La política y la economía tienen un vínculo indisoluble. La incertidumbre constitucional es un problema político mayor, que introduce un socavón de inseguridad en nuestro quehacer económico. Si ello continúa, no nos extrañemos de que nuestras cifras de crecimiento económico, salarios y empleo sigan indefinidamente a la baja. Es cierto que en una economía globalizada los rendimientos no se miden solamente por factores internos, pero muchas deficiencias actuales son atribuibles a la ausencia de seguridad institucional.
Hace un tiempo, más del 78% del electorado expresó la voluntad de tener una nueva Constitución. Hace un año más del 60% rechazó una propuesta que significaba una refundación del país, cuestionaba nuestra existencia como Estado Nación, debilitaba los cimientos de una democracia representativa, cuestionaba las libertades personales y constreñía las posibilidades de mejorar el crecimiento. Esto significa que al menos dos tercios del país prefieren continuar con nuestra tradición constitucional, con derechos individuales garantizados, una democracia como se conoce en el mundo occidental, la soberanía popular limitada por el derecho de las minorías, la separación de poderes, el Estado de derecho, y un poder judicial independiente, entre otros equilibrios y contrapesos para evitar los abusos de poder.
La pregunta, entonces, es: ¿Estamos realmente dispuestos a dejar abiertas nuevamente opciones diametralmente encontradas que no nos permitirían vivir en paz y en libertad por tiempo indefinido? Para responder esta interrogante, es necesario analizar con racionalidad los méritos y deficiencias del estado actual del texto en discusión. En primer lugar, es evidente que la estructura institucional propuesta asegura plenamente la vigencia de una democracia representativa, los derechos y libertades de las personas y la factibilidad operativa de una economía social de mercado; contiene mecanismos novedosos para mejorar los niveles de gobernabilidad actuales y permite la alternancia en el poder.
Por otro lado, es cierto que el texto excede los mínimos constitucionales, sustrayendo de la deliberación democrática y de la discusión legítima sobre políticas públicas una serie de temas que no deberían quedar rígidos en una constitución. Los temas más controvertidos deberían ser de fácil solución si prima la disposición a buscar acuerdos, negociar, dialogar y llegar a consensos mínimos. ¿Alguien cree que hay una diferencia sustantiva entre “el” que está por nacer y “quien” está por nacer? Y si no la hay, ¿para qué provocar con un cambio que es solo semántico? ¿Se quiere fijar una política tributaria, limitando contribuciones y sentando con ello el precedente de que, si se pueden eliminar impuestos, otras mayorías eventuales también podrían fijar constitucionalmente nuevos y gravosos tributos? ¿Es la ausencia de paridad, concepto que ninguna democracia sofisticada incluye, una razón para mantener la inseguridad institucional, o es un tema que debe resolver la ley?

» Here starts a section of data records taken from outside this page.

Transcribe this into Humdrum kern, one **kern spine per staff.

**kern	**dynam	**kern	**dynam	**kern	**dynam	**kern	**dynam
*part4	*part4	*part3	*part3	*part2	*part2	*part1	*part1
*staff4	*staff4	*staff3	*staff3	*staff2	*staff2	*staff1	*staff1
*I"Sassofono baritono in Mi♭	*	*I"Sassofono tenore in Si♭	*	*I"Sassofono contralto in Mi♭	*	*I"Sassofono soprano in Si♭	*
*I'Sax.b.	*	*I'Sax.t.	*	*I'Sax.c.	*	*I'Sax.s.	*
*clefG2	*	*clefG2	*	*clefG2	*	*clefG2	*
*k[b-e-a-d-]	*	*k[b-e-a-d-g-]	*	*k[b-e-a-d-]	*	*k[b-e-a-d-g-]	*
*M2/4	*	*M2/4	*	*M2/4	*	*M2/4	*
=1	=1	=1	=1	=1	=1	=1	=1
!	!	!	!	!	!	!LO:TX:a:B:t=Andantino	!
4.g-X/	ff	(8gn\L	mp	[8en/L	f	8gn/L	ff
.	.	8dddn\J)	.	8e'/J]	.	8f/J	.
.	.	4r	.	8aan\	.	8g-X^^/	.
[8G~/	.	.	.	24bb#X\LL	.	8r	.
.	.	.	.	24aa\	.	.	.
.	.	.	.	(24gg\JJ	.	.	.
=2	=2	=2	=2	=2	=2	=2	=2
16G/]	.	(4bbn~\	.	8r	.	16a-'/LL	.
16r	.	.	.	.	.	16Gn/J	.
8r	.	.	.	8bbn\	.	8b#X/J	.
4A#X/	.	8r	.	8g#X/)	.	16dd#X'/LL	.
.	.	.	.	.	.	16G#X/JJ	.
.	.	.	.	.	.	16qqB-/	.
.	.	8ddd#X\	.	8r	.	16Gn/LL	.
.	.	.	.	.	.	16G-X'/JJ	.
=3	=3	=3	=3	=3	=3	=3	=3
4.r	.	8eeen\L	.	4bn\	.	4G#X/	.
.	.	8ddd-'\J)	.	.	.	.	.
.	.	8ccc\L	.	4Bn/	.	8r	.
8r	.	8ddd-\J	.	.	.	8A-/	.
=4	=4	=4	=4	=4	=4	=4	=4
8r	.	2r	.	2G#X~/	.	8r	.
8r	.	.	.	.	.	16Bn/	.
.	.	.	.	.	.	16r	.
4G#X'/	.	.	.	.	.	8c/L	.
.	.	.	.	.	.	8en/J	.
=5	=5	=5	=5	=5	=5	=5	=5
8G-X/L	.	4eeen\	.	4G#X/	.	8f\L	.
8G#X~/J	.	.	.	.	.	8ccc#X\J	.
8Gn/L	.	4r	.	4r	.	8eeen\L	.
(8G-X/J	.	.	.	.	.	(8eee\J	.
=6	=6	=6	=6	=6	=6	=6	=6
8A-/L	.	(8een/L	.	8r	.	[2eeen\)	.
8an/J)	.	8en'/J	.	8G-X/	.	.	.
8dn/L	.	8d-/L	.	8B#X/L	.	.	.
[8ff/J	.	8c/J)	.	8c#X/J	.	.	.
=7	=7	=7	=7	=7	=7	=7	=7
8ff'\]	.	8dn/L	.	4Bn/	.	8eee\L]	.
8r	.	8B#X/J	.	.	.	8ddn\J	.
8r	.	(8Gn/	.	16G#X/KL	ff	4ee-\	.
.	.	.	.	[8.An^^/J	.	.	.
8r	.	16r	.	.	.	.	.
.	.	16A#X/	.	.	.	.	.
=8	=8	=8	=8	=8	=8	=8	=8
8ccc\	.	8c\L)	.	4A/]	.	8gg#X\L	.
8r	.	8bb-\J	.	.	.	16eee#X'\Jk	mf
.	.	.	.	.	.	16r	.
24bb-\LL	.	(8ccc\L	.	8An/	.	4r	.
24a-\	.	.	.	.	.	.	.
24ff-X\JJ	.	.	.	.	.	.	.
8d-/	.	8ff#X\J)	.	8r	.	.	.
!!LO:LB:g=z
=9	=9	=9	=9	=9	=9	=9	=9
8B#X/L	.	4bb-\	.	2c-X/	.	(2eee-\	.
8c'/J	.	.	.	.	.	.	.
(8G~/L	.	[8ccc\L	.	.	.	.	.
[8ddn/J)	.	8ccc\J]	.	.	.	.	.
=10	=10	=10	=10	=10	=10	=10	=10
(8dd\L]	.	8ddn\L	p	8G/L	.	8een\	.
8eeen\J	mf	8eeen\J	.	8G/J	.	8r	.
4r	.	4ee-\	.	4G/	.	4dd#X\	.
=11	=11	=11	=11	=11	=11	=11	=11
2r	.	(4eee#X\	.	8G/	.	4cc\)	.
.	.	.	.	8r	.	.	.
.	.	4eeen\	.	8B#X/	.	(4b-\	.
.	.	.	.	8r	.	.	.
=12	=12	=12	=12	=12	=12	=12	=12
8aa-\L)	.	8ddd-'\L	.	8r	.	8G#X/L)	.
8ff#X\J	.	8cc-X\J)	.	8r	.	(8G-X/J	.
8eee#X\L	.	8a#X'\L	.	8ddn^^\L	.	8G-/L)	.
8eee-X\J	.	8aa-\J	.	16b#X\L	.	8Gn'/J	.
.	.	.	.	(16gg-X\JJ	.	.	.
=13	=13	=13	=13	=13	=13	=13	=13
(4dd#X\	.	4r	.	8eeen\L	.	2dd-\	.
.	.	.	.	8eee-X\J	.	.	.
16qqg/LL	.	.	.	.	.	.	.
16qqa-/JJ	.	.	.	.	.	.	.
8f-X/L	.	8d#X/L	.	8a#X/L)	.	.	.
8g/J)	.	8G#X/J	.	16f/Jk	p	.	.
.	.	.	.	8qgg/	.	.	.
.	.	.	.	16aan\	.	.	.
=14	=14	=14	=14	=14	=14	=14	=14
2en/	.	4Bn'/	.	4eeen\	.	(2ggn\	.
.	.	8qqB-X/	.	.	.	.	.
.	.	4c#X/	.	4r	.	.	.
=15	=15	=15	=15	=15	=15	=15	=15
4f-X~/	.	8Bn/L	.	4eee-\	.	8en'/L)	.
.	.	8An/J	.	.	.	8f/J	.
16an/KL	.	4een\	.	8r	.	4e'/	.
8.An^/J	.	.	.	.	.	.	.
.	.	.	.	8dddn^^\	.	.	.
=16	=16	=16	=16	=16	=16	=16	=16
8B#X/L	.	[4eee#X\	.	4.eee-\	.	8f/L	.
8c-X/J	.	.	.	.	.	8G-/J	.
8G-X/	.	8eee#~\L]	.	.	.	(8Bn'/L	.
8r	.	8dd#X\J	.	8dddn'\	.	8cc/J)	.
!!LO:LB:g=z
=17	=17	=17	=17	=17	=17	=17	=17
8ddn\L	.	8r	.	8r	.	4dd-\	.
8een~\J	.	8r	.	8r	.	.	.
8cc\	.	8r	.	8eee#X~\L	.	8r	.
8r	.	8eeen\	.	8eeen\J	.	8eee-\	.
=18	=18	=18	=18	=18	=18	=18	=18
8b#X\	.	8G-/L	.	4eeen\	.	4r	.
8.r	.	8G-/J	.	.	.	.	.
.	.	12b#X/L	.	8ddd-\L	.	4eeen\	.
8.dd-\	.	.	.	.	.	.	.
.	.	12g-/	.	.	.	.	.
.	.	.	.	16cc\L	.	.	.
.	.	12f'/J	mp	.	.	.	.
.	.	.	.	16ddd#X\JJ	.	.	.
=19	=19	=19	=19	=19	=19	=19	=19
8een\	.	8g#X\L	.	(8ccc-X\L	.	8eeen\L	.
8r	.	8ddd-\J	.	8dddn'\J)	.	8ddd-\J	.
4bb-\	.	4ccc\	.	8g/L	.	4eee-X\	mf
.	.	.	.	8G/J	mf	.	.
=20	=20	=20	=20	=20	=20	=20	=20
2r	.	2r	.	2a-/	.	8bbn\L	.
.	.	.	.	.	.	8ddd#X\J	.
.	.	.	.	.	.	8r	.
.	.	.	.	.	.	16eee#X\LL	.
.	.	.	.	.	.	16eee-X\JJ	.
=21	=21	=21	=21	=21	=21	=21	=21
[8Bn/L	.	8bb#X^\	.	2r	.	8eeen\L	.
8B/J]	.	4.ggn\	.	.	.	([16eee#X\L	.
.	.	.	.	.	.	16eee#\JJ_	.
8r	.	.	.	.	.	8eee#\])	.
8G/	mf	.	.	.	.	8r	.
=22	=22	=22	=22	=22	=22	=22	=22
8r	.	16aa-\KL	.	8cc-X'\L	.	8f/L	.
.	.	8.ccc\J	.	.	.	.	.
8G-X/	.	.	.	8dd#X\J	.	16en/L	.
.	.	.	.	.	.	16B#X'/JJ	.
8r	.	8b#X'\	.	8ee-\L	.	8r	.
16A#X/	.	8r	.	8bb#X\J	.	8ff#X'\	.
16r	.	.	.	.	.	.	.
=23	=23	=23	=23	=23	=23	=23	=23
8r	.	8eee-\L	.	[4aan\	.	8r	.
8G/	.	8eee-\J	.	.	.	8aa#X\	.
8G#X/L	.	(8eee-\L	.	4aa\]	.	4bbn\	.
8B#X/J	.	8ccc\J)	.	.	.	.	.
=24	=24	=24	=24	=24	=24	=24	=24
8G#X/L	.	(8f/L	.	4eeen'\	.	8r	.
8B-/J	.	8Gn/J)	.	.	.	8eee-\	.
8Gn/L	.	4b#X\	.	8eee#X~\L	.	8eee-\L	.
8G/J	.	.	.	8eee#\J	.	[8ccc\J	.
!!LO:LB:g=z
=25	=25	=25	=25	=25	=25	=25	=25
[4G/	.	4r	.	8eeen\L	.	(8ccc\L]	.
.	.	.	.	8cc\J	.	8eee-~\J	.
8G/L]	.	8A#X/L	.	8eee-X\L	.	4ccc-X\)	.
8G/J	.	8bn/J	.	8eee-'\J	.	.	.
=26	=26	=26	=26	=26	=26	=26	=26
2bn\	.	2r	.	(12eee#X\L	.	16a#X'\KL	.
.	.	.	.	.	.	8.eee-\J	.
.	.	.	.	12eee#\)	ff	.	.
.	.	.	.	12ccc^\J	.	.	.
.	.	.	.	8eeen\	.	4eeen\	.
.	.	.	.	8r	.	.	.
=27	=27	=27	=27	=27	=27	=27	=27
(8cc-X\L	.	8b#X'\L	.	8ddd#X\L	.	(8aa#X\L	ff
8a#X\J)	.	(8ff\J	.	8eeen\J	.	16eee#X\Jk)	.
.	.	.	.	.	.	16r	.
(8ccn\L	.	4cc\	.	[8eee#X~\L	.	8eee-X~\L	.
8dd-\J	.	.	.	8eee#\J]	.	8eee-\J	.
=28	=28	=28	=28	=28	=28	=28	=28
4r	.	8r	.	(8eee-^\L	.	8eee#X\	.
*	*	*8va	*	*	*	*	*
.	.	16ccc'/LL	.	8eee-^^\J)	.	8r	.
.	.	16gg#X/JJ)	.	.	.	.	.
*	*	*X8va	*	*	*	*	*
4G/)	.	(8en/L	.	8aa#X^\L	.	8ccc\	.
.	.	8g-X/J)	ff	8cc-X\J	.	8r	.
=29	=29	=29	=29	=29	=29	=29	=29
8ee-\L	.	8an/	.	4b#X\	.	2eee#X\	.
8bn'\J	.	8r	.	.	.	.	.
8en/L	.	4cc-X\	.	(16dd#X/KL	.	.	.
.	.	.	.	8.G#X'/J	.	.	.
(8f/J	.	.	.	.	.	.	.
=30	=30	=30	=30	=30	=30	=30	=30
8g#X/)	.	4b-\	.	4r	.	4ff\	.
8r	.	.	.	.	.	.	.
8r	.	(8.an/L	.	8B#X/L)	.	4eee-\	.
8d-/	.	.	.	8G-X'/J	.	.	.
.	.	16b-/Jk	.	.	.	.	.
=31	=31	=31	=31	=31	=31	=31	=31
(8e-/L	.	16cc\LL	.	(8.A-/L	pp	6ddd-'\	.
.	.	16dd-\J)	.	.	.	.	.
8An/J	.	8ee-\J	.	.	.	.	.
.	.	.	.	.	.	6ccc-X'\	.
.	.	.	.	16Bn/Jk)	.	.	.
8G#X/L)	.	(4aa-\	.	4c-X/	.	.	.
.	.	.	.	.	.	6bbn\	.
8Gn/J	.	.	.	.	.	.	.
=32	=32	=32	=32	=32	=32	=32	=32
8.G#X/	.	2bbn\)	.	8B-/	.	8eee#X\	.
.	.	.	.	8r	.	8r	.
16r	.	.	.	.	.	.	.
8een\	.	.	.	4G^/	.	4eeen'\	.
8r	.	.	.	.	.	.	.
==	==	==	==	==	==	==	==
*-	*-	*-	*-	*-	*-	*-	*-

El tema más fundamental es si acaso estas proposiciones permiten o no un Estado social de derecho. Un país que financia públicamente 80% de la salud y 93% de la educación escolar, que ofrece gratuidad universitaria y una PGU ya tiene los mecanismos para asegurar políticas tendientes a mayor bienestar social. Ahora bien, los instrumentos específicos para cumplir este mandato, y si ellos pueden o no incluir prestaciones del sector privado, son de la esencia misma de la eterna discusión política que se refiere precisamente, desde tiempos inmemoriales, al dilema respecto a “cuán libre puedo ser yo y cuánta de esa libertad debo entregar por el mero hecho de vivir en sociedad”. Pero ello de manera alguna pone en jaque la existencia de un Estado social de derecho.